Ucciso Moro, Sciascia e la telefonata delle Br

Ecco il passo dell’Affaire Moro in cui Leonardo Sciascia trascrive e commenta la telefonata con la quale le Brigate rosse annunciarono la morte di Aldo Moro.

La mattina del 9 maggio il professor Franco Tritto, amico della famiglia Moro, riceve una telefonata (e non era la prima) da parte delle Brigate rosse. Registrata dalla polizia, la telefonata è stata due mesi dopo diffusa dalla radiotelevisione – con l’inconsulta speranza che qualcuno riconoscesse la voce: e si può immaginare quanti mitomani l’avranno riconosciuta e quanti malvagi avranno tentato di inguaiare qualche loro nemico o amico – e trascritta dai giornali.

BRIGATISTA. «Pronto? È il professor Franco Tritto?».

TRITTO. «Chi parla?».

B. «Il dottor Nicolai».

T. «Chi Nicolai?».

B. «È lei il professor Franco Tritto?».

T. «Sì, sono io».

B. «Ecco, mi sembrava di riconoscere la voce... Senta, indipendentemente dal fatto che lei abbia il telefono sotto controllo, dovrebbe portare un’ultima ambasciata alla famiglia».

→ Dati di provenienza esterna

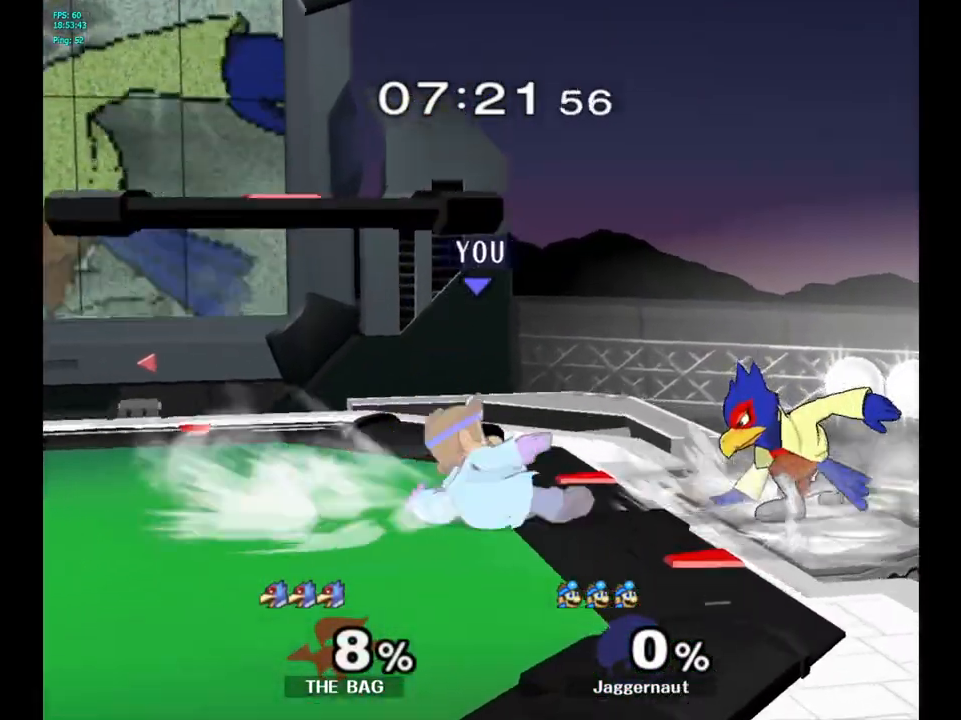
{"buttons": [], "left_stick": "center", "right_stick": "center", "events": [[17, "left_stick", "center"]]}
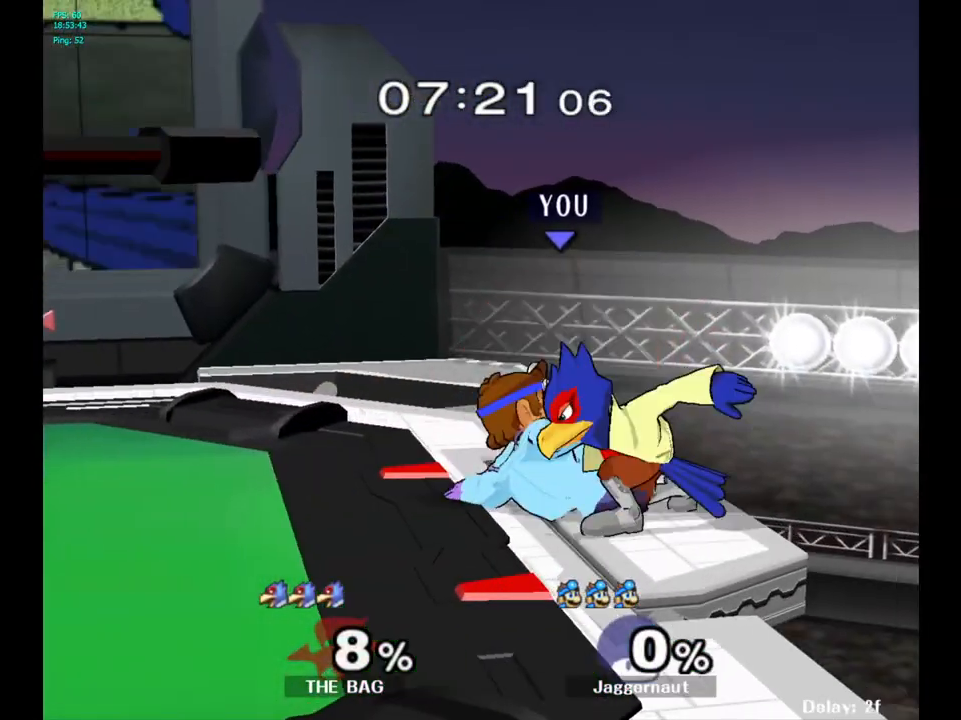
{"buttons": [], "left_stick": "up", "right_stick": "center", "events": [[133, "A", "down"], [183, "left_stick", "up"], [217, "A", "up"]]}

T. «Sì, ma io voglio sapere chi parla».

B. «Brigate rosse. Ha capito?».

T. «Sì».

B. «Ecco, non posso stare molto al telefono. Quindi dovrebbe dire questa cosa alla famiglia, dovrebbe andare personalmente, anche se il telefono ce l’ha sotto controllo non fa niente, dovrebbe andare personalmente e dire questo: adempiamo alle ultime volontà del presidente comunicando alla famiglia dove potrà trovare il corpo dell’onorevole Aldo Moro».

T. «Ma che cosa dovrei fare?».

B. «Mi sente?».

T. «No; se può ripetere, per cortesia...».

B. «No, non posso ripetere, guardi... Allora lei deve comunicare alla famiglia che troveranno il corpo dell’onorevole Aldo Moro in via Caetani, che è la seconda traversa a destra di via delle Botteghe Oscure. Va bene?».

T. «Sì».

B. «Lì c’è una Renault 4 rossa. I primi numeri di targa sono N 5».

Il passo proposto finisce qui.